Items from a data source:
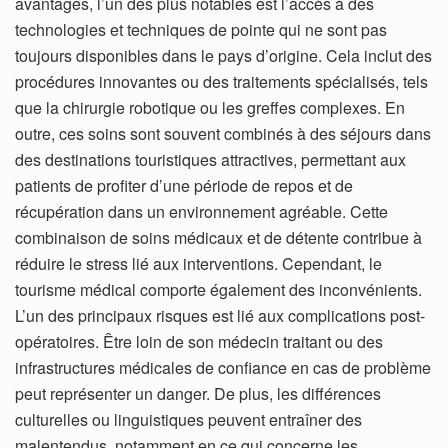
avantages, l’un des plus notables est l’accès à des
technologies et techniques de pointe qui ne sont pas
toujours disponibles dans le pays d’origine. Cela inclut des
procédures innovantes ou des traitements spécialisés, tels
que la chirurgie robotique ou les greffes complexes. En
outre, ces soins sont souvent combinés à des séjours dans
des destinations touristiques attractives, permettant aux
patients de profiter d’une période de repos et de
récupération dans un environnement agréable. Cette
combinaison de soins médicaux et de détente contribue à
réduire le stress lié aux interventions. Cependant, le
tourisme médical comporte également des inconvénients.
L’un des principaux risques est lié aux complications post-
opératoires. Être loin de son médecin traitant ou des
infrastructures médicales de confiance en cas de problème
peut représenter un danger. De plus, les différences
culturelles ou linguistiques peuvent entraîner des
malentendus, notamment en ce qui concerne les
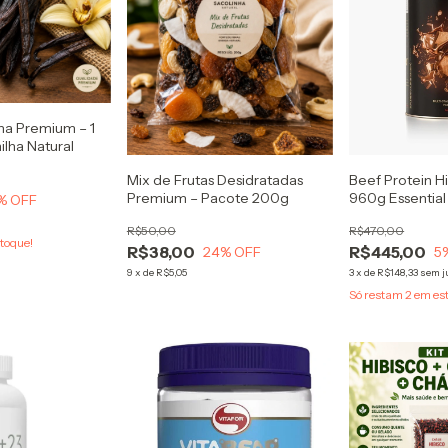
ha Premium – 1
ilha Natural
Mix de Frutas Desidratadas
Beef Protein H
Premium – Pacote 200g
960g Essential
% OFF
R$50,00
R$470,00
toque!
R$38,00
R$445,00
24
% OFF
5
9
x
de
R$5,05
3
x
de
R$148,33
sem j
Só restam
2
em es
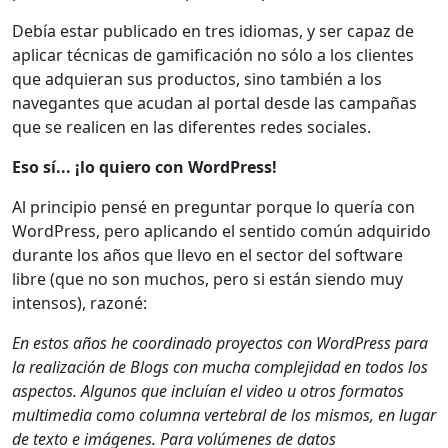
Debía estar publicado en tres idiomas, y ser capaz de
aplicar técnicas de gamificación no sólo a los clientes
que adquieran sus productos, sino también a los
navegantes que acudan al portal desde las campañas
que se realicen en las diferentes redes sociales.
Eso sí... ¡lo quiero con WordPress!
Al principio pensé en preguntar porque lo quería con
WordPress, pero aplicando el sentido común adquirido
durante los años que llevo en el sector del software
libre (que no son muchos, pero si están siendo muy
intensos), razoné:
En estos años he coordinado proyectos con WordPress para
la realización de Blogs con mucha complejidad en todos los
aspectos. Algunos que incluían el video u otros formatos
multimedia como columna vertebral de los mismos, en lugar
de texto e imágenes. Para volúmenes de datos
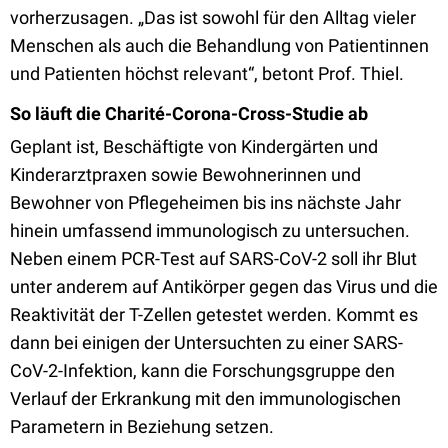
vorherzusagen. „Das ist sowohl für den Alltag vieler
Menschen als auch die Behandlung von Patientinnen
und Patienten höchst relevant“, betont Prof. Thiel.
So läuft die Charité-Corona-Cross-Studie ab
Geplant ist, Beschäftigte von Kindergärten und
Kinderarztpraxen sowie Bewohnerinnen und
Bewohner von Pflegeheimen bis ins nächste Jahr
hinein umfassend immunologisch zu untersuchen.
Neben einem PCR-Test auf SARS-CoV-2 soll ihr Blut
unter anderem auf Antikörper gegen das Virus und die
Reaktivität der T-Zellen getestet werden. Kommt es
dann bei einigen der Untersuchten zu einer SARS-
CoV-2-Infektion, kann die Forschungsgruppe den
Verlauf der Erkrankung mit den immunologischen
Parametern in Beziehung setzen.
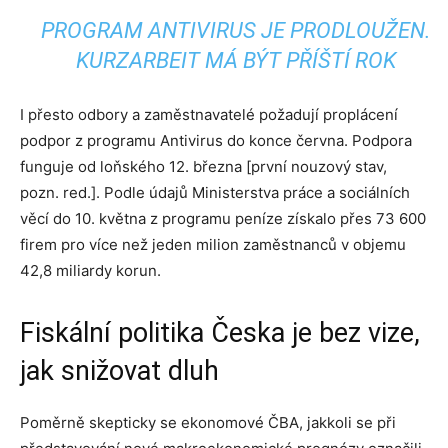
PROGRAM ANTIVIRUS JE PRODLOUŽEN.
KURZARBEIT MÁ BÝT PŘÍŠTÍ ROK
I přesto odbory a zaměstnavatelé požadují proplácení
podpor z programu Antivirus do konce června. Podpora
funguje od loňského 12. března [první nouzový stav,
pozn. red.]. Podle údajů Ministerstva práce a sociálních
věcí do 10. května z programu peníze získalo přes 73 600
firem pro více než jeden milion zaměstnanců v objemu
42,8 miliardy korun.
Fiskální politika Česka je bez vize,
jak snižovat dluh
Poměrně skepticky se ekonomové ČBA, jakkoli se při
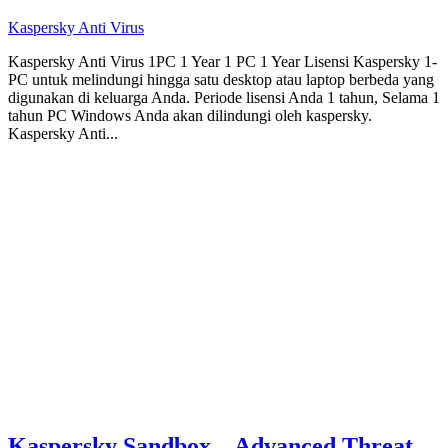
Kaspersky Anti Virus
Kaspersky Anti Virus 1PC 1 Year 1 PC 1 Year Lisensi Kaspersky 1-
PC untuk melindungi hingga satu desktop atau laptop berbeda yang
digunakan di keluarga Anda. Periode lisensi Anda 1 tahun, Selama 1
tahun PC Windows Anda akan dilindungi oleh kaspersky.
Kaspersky Anti...
Kaspersky Sandbox – Advanced Threat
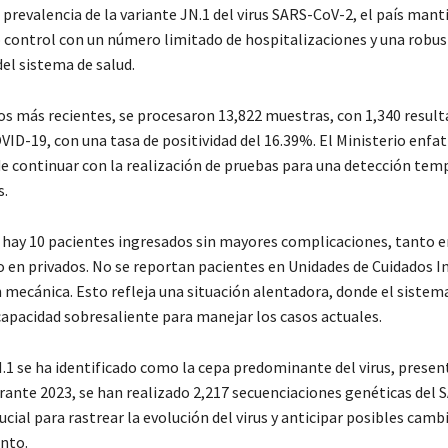
 prevalencia de la variante JN.1 del virus SARS-CoV-2, el país mant
o control con un número limitado de hospitalizaciones y una robu
el sistema de salud.
os más recientes, se procesaron 13,822 muestras, con 1,340 resul
VID-19, con una tasa de positividad del 16.39%. El Ministerio enfat
e continuar con la realización de pruebas para una detección tem
s.
hay 10 pacientes ingresados sin mayores complicaciones, tanto e
 en privados. No se reportan pacientes en Unidades de Cuidados In
 mecánica. Esto refleja una situación alentadora, donde el sistem
apacidad sobresaliente para manejar los casos actuales.
N.1 se ha identificado como la cepa predominante del virus, presen
urante 2023, se han realizado 2,217 secuenciaciones genéticas del
cial para rastrear la evolución del virus y anticipar posibles camb
nto.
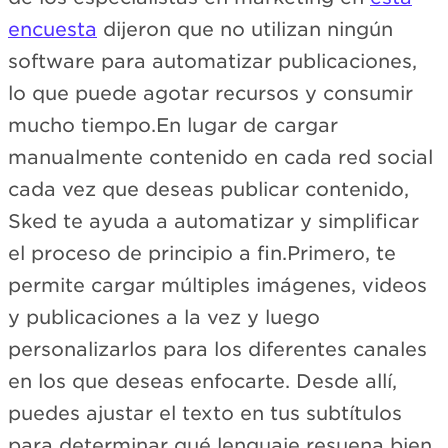
encuesta
dijeron que no utilizan ningún
software para automatizar publicaciones,
lo que puede agotar recursos y consumir
mucho tiempo.En lugar de cargar
manualmente contenido en cada red social
cada vez que deseas publicar contenido,
Sked te ayuda a automatizar y simplificar
el proceso de principio a fin.Primero, te
permite cargar múltiples imágenes, videos
y publicaciones a la vez y luego
personalizarlos para los diferentes canales
en los que deseas enfocarte. Desde allí,
puedes ajustar el texto en tus subtítulos
para determinar qué lenguaje resuena bien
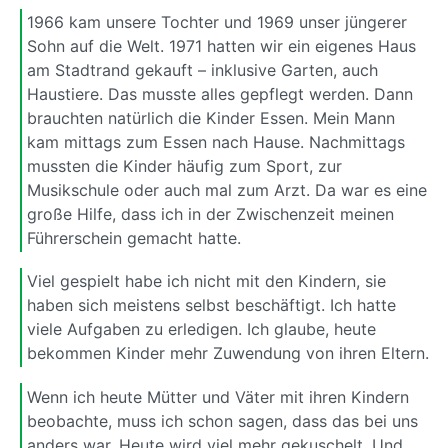
1966 kam unsere Tochter und 1969 unser jüngerer
Sohn auf die Welt. 1971 hatten wir ein eigenes Haus
am Stadtrand gekauft – inklusive Garten, auch
Haustiere. Das musste alles gepflegt werden. Dann
brauchten natürlich die Kinder Essen. Mein Mann
kam mittags zum Essen nach Hause. Nachmittags
mussten die Kinder häufig zum Sport, zur
Musikschule oder auch mal zum Arzt. Da war es eine
große Hilfe, dass ich in der Zwischenzeit meinen
Führerschein gemacht hatte.
Viel gespielt habe ich nicht mit den Kindern, sie
haben sich meistens selbst beschäftigt. Ich hatte
viele Aufgaben zu erledigen. Ich glaube, heute
bekommen Kinder mehr Zuwendung von ihren Eltern.
Wenn ich heute Mütter und Väter mit ihren Kindern
beobachte, muss ich schon sagen, dass das bei uns
anders war. Heute wird viel mehr gekuschelt. Und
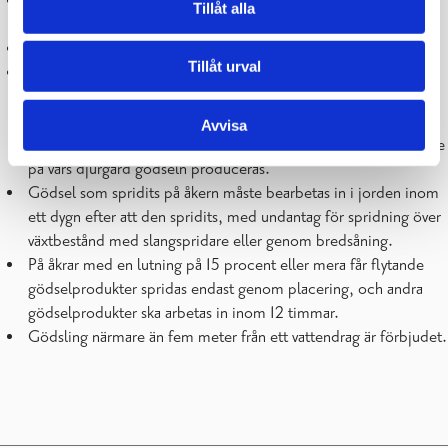
Gödsel som man planerar sprida ut kan förvaras högst 4 veckor
Tillåt alla
på åkern.
Det är förbjudet att sprida gödsel
mellan den 1.11 och 31.3
.
Tillåt urval
Undantag kan dock medges till utgången av november i
situationer där stallgödsel under växtperioden inte har kunnat
utnyttjas som gödselmedel på grund av exceptionella
Avvisa
väderleksförhållanden. Anmälan görs av den verksamhetsutövare
på vars djurgård gödseln produceras.
Gödsel som spridits på åkern måste bearbetas in i jorden inom
ett dygn efter att den spridits, med undantag för spridning över
växtbestånd med slangspridare eller genom bredsåning.
På åkrar med en lutning på 15 procent eller mera får flytande
gödselprodukter spridas endast genom placering, och andra
gödselprodukter ska arbetas in inom 12 timmar.
Gödsling närmare än fem meter från ett vattendrag är förbjudet.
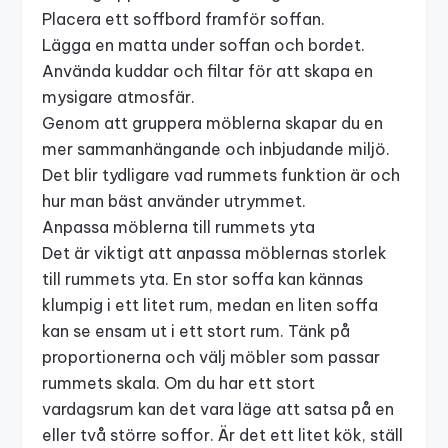
Placera ett soffbord framför soffan.
Lägga en matta under soffan och bordet.
Använda kuddar och filtar för att skapa en
mysigare atmosfär.
Genom att gruppera möblerna skapar du en
mer sammanhängande och inbjudande miljö.
Det blir tydligare vad rummets funktion är och
hur man bäst använder utrymmet.
Anpassa möblerna till rummets yta
Det är viktigt att anpassa möblernas storlek
till rummets yta. En stor soffa kan kännas
klumpig i ett litet rum, medan en liten soffa
kan se ensam ut i ett stort rum. Tänk på
proportionerna och välj möbler som passar
rummets skala. Om du har ett stort
vardagsrum kan det vara läge att satsa på en
eller två större soffor. Är det ett litet kök, ställ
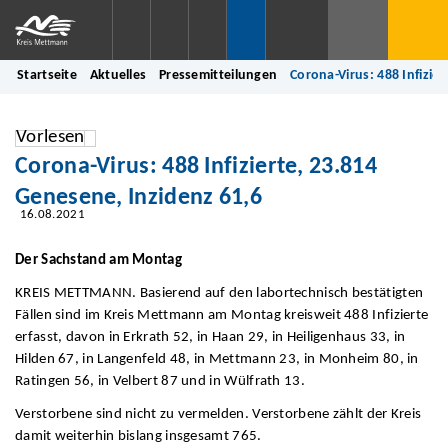
Startseite
Aktuelles
Pressemitteilungen
Corona-Virus: 488 Infizie
Vorlesen
Corona-Virus: 488 Infizierte, 23.814
Genesene, Inzidenz 61,6
16.08.2021
Der Sachstand am Montag
KREIS METTMANN. Basierend auf den labortechnisch bestätigten
Fällen sind im Kreis Mettmann am Montag kreisweit 488 Infizierte
erfasst, davon in Erkrath 52, in Haan 29, in Heiligenhaus 33, in
Hilden 67, in Langenfeld 48, in Mettmann 23, in Monheim 80, in
Ratingen 56, in Velbert 87 und in Wülfrath 13.
Verstorbene sind nicht zu vermelden. Verstorbene zählt der Kreis
damit weiterhin bislang insgesamt 765.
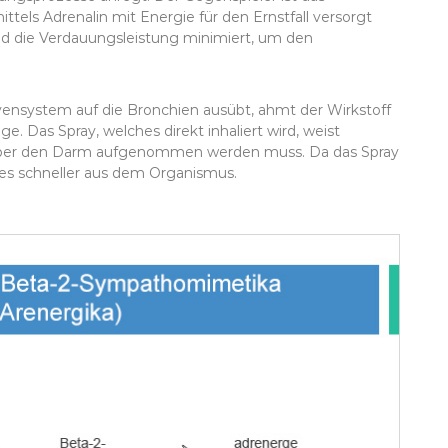
els Adrenalin mit Energie für den Ernstfall versorgt
nd die Verdauungsleistung minimiert, um den
ensystem auf die Bronchien ausübt, ahmt der Wirkstoff
e. Das Spray, welches direkt inhaliert wird, weist
e über den Darm aufgenommen werden muss. Da das Spray
 es schneller aus dem Organismus.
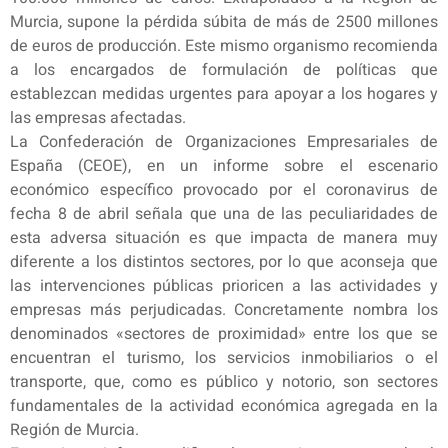
Murcia, supone la pérdida súbita de más de 2500 millones
de euros de producción. Este mismo organismo recomienda
a los encargados de formulación de políticas que
establezcan medidas urgentes para apoyar a los hogares y
las empresas afectadas.
La Confederación de Organizaciones Empresariales de
España (CEOE), en un informe sobre el escenario
económico específico provocado por el coronavirus de
fecha 8 de abril señala que una de las peculiaridades de
esta adversa situación es que impacta de manera muy
diferente a los distintos sectores, por lo que aconseja que
las intervenciones públicas prioricen a las actividades y
empresas más perjudicadas. Concretamente nombra los
denominados «sectores de proximidad» entre los que se
encuentran el turismo, los servicios inmobiliarios o el
transporte, que, como es público y notorio, son sectores
fundamentales de la actividad económica agregada en la
Región de Murcia.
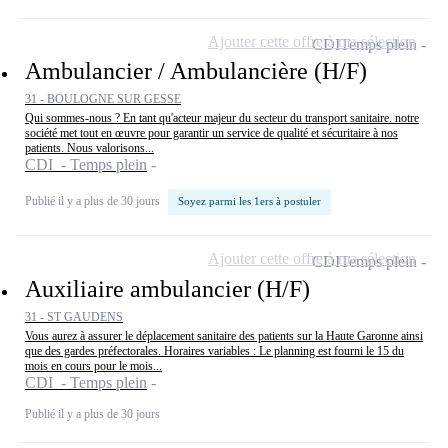
Ajouter cette offre à ma sélection
CDI
Temps plein
Ambulancier / Ambulancière (H/F)
31 - BOULOGNE SUR GESSE
Qui sommes-nous ? En tant qu'acteur majeur du secteur du transport sanitaire. notre
société met tout en œuvre pour garantir un service de qualité et sécuritaire à nos
patients. Nous valorisons...
CDI - Temps plein
Publié il y a plus de 30 jours
Soyez parmi les 1ers à postuler
Ajouter cette offre à ma sélection
CDI
Temps plein
Auxiliaire ambulancier (H/F)
31 - ST GAUDENS
Vous aurez à assurer le déplacement sanitaire des patients sur la Haute Garonne ainsi
que des gardes préfectorales. Horaires variables : Le planning est fourni le 15 du
mois en cours pour le mois...
CDI - Temps plein
Publié il y a plus de 30 jours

[Exercise directions]:
Give back an exact repeat of the lines from the top of the data through the line that holds "procédures innovantes ou", both included, and omit pictures.

[Written reply]:
avantages, l’un des plus notables est l’accès à des
technologies et techniques de pointe qui ne sont pas
toujours disponibles dans le pays d’origine. Cela inclut des
procédures innovantes ou des traitements spécialisés, tels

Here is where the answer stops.